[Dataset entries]
-- Opening Marker --
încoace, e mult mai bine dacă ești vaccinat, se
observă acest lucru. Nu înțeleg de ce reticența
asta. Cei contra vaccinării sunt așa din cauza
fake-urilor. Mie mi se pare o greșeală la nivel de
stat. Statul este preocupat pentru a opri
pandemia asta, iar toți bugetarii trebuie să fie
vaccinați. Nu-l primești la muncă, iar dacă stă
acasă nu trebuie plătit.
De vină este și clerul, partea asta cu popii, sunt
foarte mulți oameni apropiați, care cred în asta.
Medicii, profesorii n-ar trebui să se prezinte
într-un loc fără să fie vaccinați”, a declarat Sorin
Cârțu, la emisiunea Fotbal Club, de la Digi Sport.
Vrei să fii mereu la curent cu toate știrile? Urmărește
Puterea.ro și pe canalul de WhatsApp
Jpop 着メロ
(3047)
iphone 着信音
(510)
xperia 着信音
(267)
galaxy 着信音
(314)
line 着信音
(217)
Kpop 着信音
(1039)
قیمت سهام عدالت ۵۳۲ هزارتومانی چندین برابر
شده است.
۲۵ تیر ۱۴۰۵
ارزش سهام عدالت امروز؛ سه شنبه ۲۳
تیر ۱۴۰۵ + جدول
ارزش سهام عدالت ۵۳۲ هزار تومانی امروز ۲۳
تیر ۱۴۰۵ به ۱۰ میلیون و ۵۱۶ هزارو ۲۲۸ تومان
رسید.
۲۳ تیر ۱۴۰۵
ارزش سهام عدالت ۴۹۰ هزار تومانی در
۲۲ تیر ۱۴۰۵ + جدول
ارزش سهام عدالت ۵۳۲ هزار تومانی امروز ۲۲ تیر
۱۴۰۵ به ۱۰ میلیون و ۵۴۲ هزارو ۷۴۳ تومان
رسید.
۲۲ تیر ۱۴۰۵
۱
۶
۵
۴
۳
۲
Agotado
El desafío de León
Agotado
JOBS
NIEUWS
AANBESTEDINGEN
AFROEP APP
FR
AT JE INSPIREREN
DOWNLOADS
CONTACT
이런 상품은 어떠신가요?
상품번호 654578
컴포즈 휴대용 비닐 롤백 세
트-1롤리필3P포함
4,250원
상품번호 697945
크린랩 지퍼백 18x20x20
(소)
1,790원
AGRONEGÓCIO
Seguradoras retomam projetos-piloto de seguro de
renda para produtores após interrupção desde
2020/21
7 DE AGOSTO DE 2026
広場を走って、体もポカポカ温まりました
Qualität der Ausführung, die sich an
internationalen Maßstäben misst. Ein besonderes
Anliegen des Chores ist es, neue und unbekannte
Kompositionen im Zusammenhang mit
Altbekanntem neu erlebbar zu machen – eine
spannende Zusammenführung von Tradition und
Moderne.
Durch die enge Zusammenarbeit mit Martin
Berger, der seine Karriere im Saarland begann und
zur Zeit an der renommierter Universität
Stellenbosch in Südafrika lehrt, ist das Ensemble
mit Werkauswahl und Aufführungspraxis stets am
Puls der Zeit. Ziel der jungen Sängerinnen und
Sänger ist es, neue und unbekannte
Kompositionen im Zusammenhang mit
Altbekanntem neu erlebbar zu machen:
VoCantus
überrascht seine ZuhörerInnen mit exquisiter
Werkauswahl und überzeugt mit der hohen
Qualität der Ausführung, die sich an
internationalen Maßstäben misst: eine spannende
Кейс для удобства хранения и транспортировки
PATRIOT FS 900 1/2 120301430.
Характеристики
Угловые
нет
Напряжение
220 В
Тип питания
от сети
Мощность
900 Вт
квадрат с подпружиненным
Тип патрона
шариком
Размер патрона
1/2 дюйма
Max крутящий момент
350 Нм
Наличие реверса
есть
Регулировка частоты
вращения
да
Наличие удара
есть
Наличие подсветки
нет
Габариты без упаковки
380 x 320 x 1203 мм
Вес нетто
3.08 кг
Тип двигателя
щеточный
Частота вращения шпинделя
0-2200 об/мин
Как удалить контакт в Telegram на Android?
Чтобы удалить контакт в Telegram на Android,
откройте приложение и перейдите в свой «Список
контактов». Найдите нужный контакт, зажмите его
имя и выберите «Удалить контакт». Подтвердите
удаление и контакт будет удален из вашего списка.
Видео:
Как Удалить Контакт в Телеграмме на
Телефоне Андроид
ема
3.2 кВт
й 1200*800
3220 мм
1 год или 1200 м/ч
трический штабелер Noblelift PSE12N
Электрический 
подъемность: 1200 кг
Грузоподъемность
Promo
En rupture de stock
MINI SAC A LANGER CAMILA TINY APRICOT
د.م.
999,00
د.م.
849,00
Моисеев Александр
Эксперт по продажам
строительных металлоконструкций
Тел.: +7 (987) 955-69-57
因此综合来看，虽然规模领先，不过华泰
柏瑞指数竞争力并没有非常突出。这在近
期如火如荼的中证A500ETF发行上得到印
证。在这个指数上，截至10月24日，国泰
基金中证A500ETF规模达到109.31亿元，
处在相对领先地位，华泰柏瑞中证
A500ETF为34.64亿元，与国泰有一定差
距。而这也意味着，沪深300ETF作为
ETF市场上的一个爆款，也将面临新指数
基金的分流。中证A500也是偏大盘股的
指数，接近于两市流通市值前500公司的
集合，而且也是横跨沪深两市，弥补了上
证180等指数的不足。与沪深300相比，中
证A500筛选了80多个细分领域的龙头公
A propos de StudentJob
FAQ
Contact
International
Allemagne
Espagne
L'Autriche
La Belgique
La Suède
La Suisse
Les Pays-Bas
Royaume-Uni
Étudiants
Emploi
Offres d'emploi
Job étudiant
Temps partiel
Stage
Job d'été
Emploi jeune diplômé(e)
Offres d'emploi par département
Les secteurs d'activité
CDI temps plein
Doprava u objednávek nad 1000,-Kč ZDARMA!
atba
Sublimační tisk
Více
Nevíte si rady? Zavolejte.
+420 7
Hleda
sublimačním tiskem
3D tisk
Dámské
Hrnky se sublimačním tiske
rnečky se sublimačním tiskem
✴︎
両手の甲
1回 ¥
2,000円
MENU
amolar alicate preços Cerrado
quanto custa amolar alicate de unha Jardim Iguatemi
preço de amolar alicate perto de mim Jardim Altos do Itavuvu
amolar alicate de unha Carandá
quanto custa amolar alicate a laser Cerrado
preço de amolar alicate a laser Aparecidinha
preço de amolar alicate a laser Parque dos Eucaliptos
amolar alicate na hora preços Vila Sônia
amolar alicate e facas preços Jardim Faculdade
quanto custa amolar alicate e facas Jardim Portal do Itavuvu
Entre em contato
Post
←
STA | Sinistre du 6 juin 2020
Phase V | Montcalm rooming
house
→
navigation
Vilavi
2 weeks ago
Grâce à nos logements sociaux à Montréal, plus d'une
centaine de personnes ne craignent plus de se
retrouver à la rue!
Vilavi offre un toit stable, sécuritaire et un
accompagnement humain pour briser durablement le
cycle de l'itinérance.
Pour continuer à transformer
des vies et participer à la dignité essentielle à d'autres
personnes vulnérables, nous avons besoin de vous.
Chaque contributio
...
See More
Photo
-- Closing Marker --
• Exercise objective: When transcribing the data, keep every line exactly as it is.

• Result:
încoace, e mult mai bine dacă ești vaccinat, se
observă acest lucru. Nu înțeleg de ce reticența
asta. Cei contra vaccinării sunt așa din cauza
fake-urilor. Mie mi se pare o greșeală la nivel de
stat. Statul este preocupat pentru a opri
pandemia asta, iar toți bugetarii trebuie să fie
vaccinați. Nu-l primești la muncă, iar dacă stă
acasă nu trebuie plătit.
De vină este și clerul, partea asta cu popii, sunt
foarte mulți oameni apropiați, care cred în asta.
Medicii, profesorii n-ar trebui să se prezinte
într-un loc fără să fie vaccinați”, a declarat Sorin
Cârțu, la emisiunea Fotbal Club, de la Digi Sport.
Vrei să fii mereu la curent cu toate știrile? Urmărește
Puterea.ro și pe canalul de WhatsApp
Jpop 着メロ
(3047)
iphone 着信音
(510)
xperia 着信音
(267)
galaxy 着信音
(314)
line 着信音
(217)
Kpop 着信音
(1039)
قیمت سهام عدالت ۵۳۲ هزارتومانی چندین برابر
شده است.
۲۵ تیر ۱۴۰۵
ارزش سهام عدالت امروز؛ سه شنبه ۲۳
تیر ۱۴۰۵ + جدول
ارزش سهام عدالت ۵۳۲ هزار تومانی امروز ۲۳
تیر ۱۴۰۵ به ۱۰ میلیون و ۵۱۶ هزارو ۲۲۸ تومان
رسید.
۲۳ تیر ۱۴۰۵
ارزش سهام عدالت ۴۹۰ هزار تومانی در
۲۲ تیر ۱۴۰۵ + جدول
ارزش سهام عدالت ۵۳۲ هزار تومانی امروز ۲۲ تیر
۱۴۰۵ به ۱۰ میلیون و ۵۴۲ هزارو ۷۴۳ تومان
رسید.
۲۲ تیر ۱۴۰۵
۱
۶
۵
۴
۳
۲
Agotado
El desafío de León
Agotado
JOBS
NIEUWS
AANBESTEDINGEN
AFROEP APP
FR
AT JE INSPIREREN
DOWNLOADS
CONTACT
이런 상품은 어떠신가요?
상품번호 654578
컴포즈 휴대용 비닐 롤백 세
트-1롤리필3P포함
4,250원
상품번호 697945
크린랩 지퍼백 18x20x20
(소)
1,790원
AGRONEGÓCIO
Seguradoras retomam projetos-piloto de seguro de
renda para produtores após interrupção desde
2020/21
7 DE AGOSTO DE 2026
広場を走って、体もポカポカ温まりました
Qualität der Ausführung, die sich an
internationalen Maßstäben misst. Ein besonderes
Anliegen des Chores ist es, neue und unbekannte
Kompositionen im Zusammenhang mit
Altbekanntem neu erlebbar zu machen – eine
spannende Zusammenführung von Tradition und
Moderne.
Durch die enge Zusammenarbeit mit Martin
Berger, der seine Karriere im Saarland begann und
zur Zeit an der renommierter Universität
Stellenbosch in Südafrika lehrt, ist das Ensemble
mit Werkauswahl und Aufführungspraxis stets am
Puls der Zeit. Ziel der jungen Sängerinnen und
Sänger ist es, neue und unbekannte
Kompositionen im Zusammenhang mit
Altbekanntem neu erlebbar zu machen:
VoCantus
überrascht seine ZuhörerInnen mit exquisiter
Werkauswahl und überzeugt mit der hohen
Qualität der Ausführung, die sich an
internationalen Maßstäben misst: eine spannende
Кейс для удобства хранения и транспортировки
PATRIOT FS 900 1/2 120301430.
Характеристики
Угловые
нет
Напряжение
220 В
Тип питания
от сети
Мощность
900 Вт
квадрат с подпружиненным
Тип патрона
шариком
Размер патрона
1/2 дюйма
Max крутящий момент
350 Нм
Наличие реверса
есть
Регулировка частоты
вращения
да
Наличие удара
есть
Наличие подсветки
нет
Габариты без упаковки
380 x 320 x 1203 мм
Вес нетто
3.08 кг
Тип двигателя
щеточный
Частота вращения шпинделя
0-2200 об/мин
Как удалить контакт в Telegram на Android?
Чтобы удалить контакт в Telegram на Android,
откройте приложение и перейдите в свой «Список
контактов». Найдите нужный контакт, зажмите его
имя и выберите «Удалить контакт». Подтвердите
удаление и контакт будет удален из вашего списка.
Видео:
Как Удалить Контакт в Телеграмме на
Телефоне Андроид
ема
3.2 кВт
й 1200*800
3220 мм
1 год или 1200 м/ч
трический штабелер Noblelift PSE12N
Электрический 
подъемность: 1200 кг
Грузоподъемность
Promo
En rupture de stock
MINI SAC A LANGER CAMILA TINY APRICOT
د.م.
999,00
د.م.
849,00
Моисеев Александр
Эксперт по продажам
строительных металлоконструкций
Тел.: +7 (987) 955-69-57
因此综合来看，虽然规模领先，不过华泰
柏瑞指数竞争力并没有非常突出。这在近
期如火如荼的中证A500ETF发行上得到印
证。在这个指数上，截至10月24日，国泰
基金中证A500ETF规模达到109.31亿元，
处在相对领先地位，华泰柏瑞中证
A500ETF为34.64亿元，与国泰有一定差
距。而这也意味着，沪深300ETF作为
ETF市场上的一个爆款，也将面临新指数
基金的分流。中证A500也是偏大盘股的
指数，接近于两市流通市值前500公司的
集合，而且也是横跨沪深两市，弥补了上
证180等指数的不足。与沪深300相比，中
证A500筛选了80多个细分领域的龙头公
A propos de StudentJob
FAQ
Contact
International
Allemagne
Espagne
L'Autriche
La Belgique
La Suède
La Suisse
Les Pays-Bas
Royaume-Uni
Étudiants
Emploi
Offres d'emploi
Job étudiant
Temps partiel
Stage
Job d'été
Emploi jeune diplômé(e)
Offres d'emploi par département
Les secteurs d'activité
CDI temps plein
Doprava u objednávek nad 1000,-Kč ZDARMA!
atba
Sublimační tisk
Více
Nevíte si rady? Zavolejte.
+420 7
Hleda
sublimačním tiskem
3D tisk
Dámské
Hrnky se sublimačním tiske
rnečky se sublimačním tiskem
✴︎
両手の甲
1回 ¥
2,000円
MENU
amolar alicate preços Cerrado
quanto custa amolar alicate de unha Jardim Iguatemi
preço de amolar alicate perto de mim Jardim Altos do Itavuvu
amolar alicate de unha Carandá
quanto custa amolar alicate a laser Cerrado
preço de amolar alicate a laser Aparecidinha
preço de amolar alicate a laser Parque dos Eucaliptos
amolar alicate na hora preços Vila Sônia
amolar alicate e facas preços Jardim Faculdade
quanto custa amolar alicate e facas Jardim Portal do Itavuvu
Entre em contato
Post
←
STA | Sinistre du 6 juin 2020
Phase V | Montcalm rooming
house
→
navigation
Vilavi
2 weeks ago
Grâce à nos logements sociaux à Montréal, plus d'une
centaine de personnes ne craignent plus de se
retrouver à la rue!
Vilavi offre un toit stable, sécuritaire et un
accompagnement humain pour briser durablement le
cycle de l'itinérance.
Pour continuer à transformer
des vies et participer à la dignité essentielle à d'autres
personnes vulnérables, nous avons besoin de vous.
Chaque contributio
...
See More
Photo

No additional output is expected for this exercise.